Unfurl Those Colors! McClellan, Sumner, & the Second Army Corps in the Antietam Campaign

by Marion V. Armstrong Jr., University of Alabama Press, 2008, 362 pages, $39.95.

Marion Armstrong’s military background as a U.S. Army reserve officer is evident from the first pages of Unfurl Those Colors! McClellan, Sumner & The Second Army Corps in the Antietam Campaign, his thorough, readable and convincing reevaluation of Union Major General Edwin Vose Sumner as commander of the Army of the Potomac’s II Corps from its withdrawal from the Virginia Peninsula in late August 1862 to the conclusion of the Maryland campaign in mid-September.

Armstrong points out that in accounts of the Maryland campaign, the II Corps has often been characterized as “a veteran command mishandled by its commanders” and that it “has always been inextricably and centrally identified with the Federal failure at Antietam.” He contends, how – ever, that Sumner was actually “among the most experienced and competent career officers in the regular army.” At 65, the Boston native was also the Union Army’s oldest serving field officer, and he had led the II Corps through the Peninsula campaign with admirable courage and energy. The II Corps’ division and brigade commanders were also competent and experienced, and Armstrong manages to bring them to life via capsule biographies.
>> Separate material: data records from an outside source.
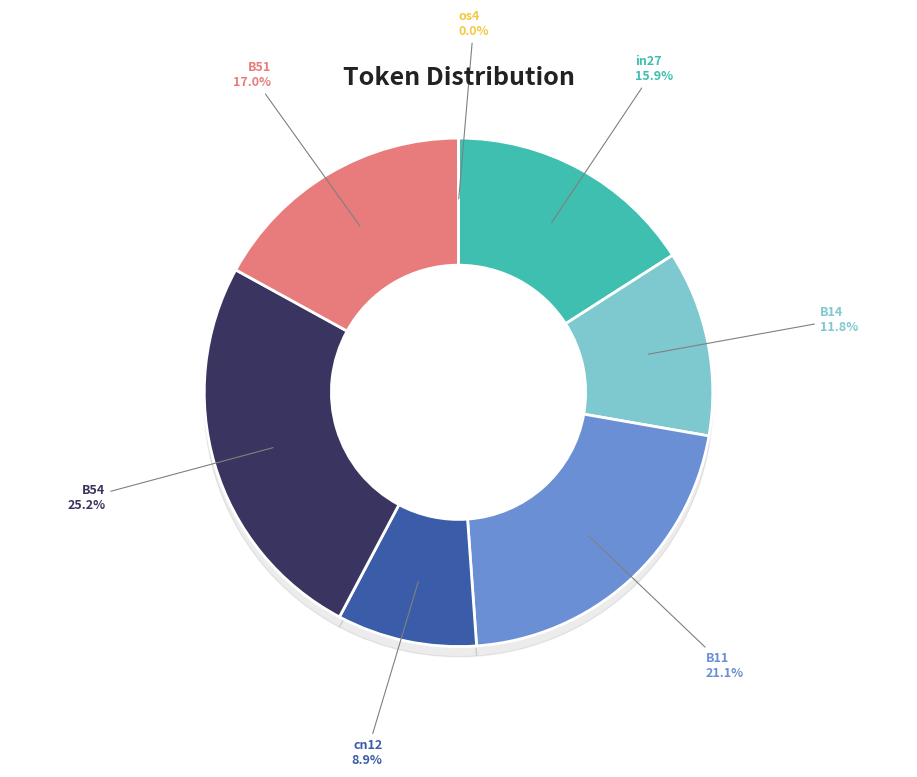

Which category has the smallest portion of the pie?

os4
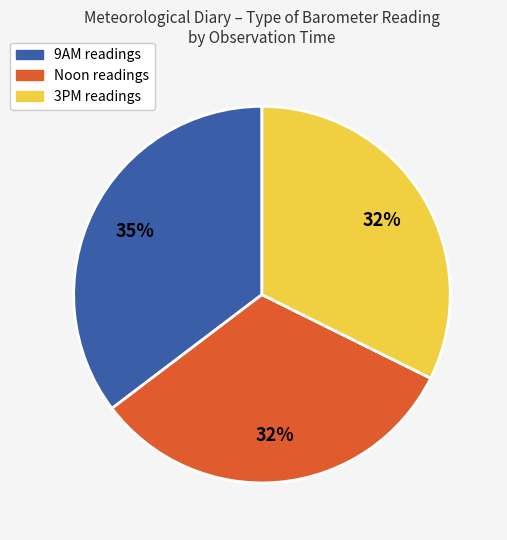

Is the sum of 9AM and 3PM greater than half?

Yes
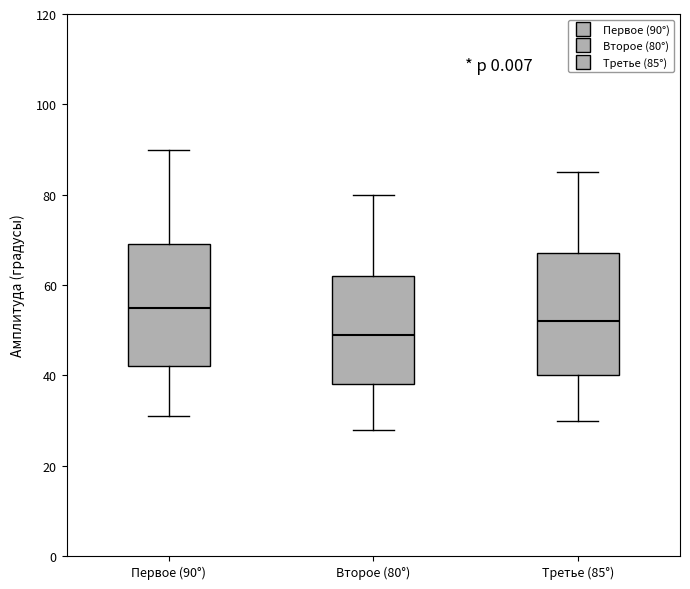

Which box has the lowest median line?

Второе (80°)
The II Corps’ 30 regiments suffered 2,420 killed, wounded and missing during what became known as the Seven Days’ campaign. All the regiments were well below full strength by the time they headed to Antietam. Nevertheless, 17,000 officers and men of the II Corps stepped off around noon on September 9 from their encampments just north of Washington, D.C., to join General George McClellan’s pursuit of the Army of Northern Virginia, which had crossed the Potomac River into Maryland.

Few in the ranks could have imagined that within a few days Sumner’s divisions would be shredded and shot to pieces in the West Woods and the Sunken Road (Bloody Lane), names that would become inexorably linked with the II Corps’ history and synonymous with wholesale slaughter as well as uncommon valor. On September 20, the II Corps’ Consolidated Morning Report showed that 5,138 casualties had resulted from the fighting of September 17. That was more than double the loss of any of the Army of the Potomac’s other corps.

Despite its devastating losses, the II Corps continued to serve with distinction in the Army of the Potomac until April 1865. In January 1863, Edwin Sumner asked to be relieved of command and assigned to a post in the Western theater. But while he was on leave before leaving for St. Louis, he came down with pneumonia. He died on March 21, 1863.

Armstrong clearly demonstrates that casting a fresh eye on long-accepted historical truths can bring new insights to even the most frequently scrutinized events and battles. His 32 maps and provocative analysis will please students of the Maryland campaign and will surely bring on a new round of debates about what happened to the II Corps on the bitterly contested ground just west of Antietam Creek.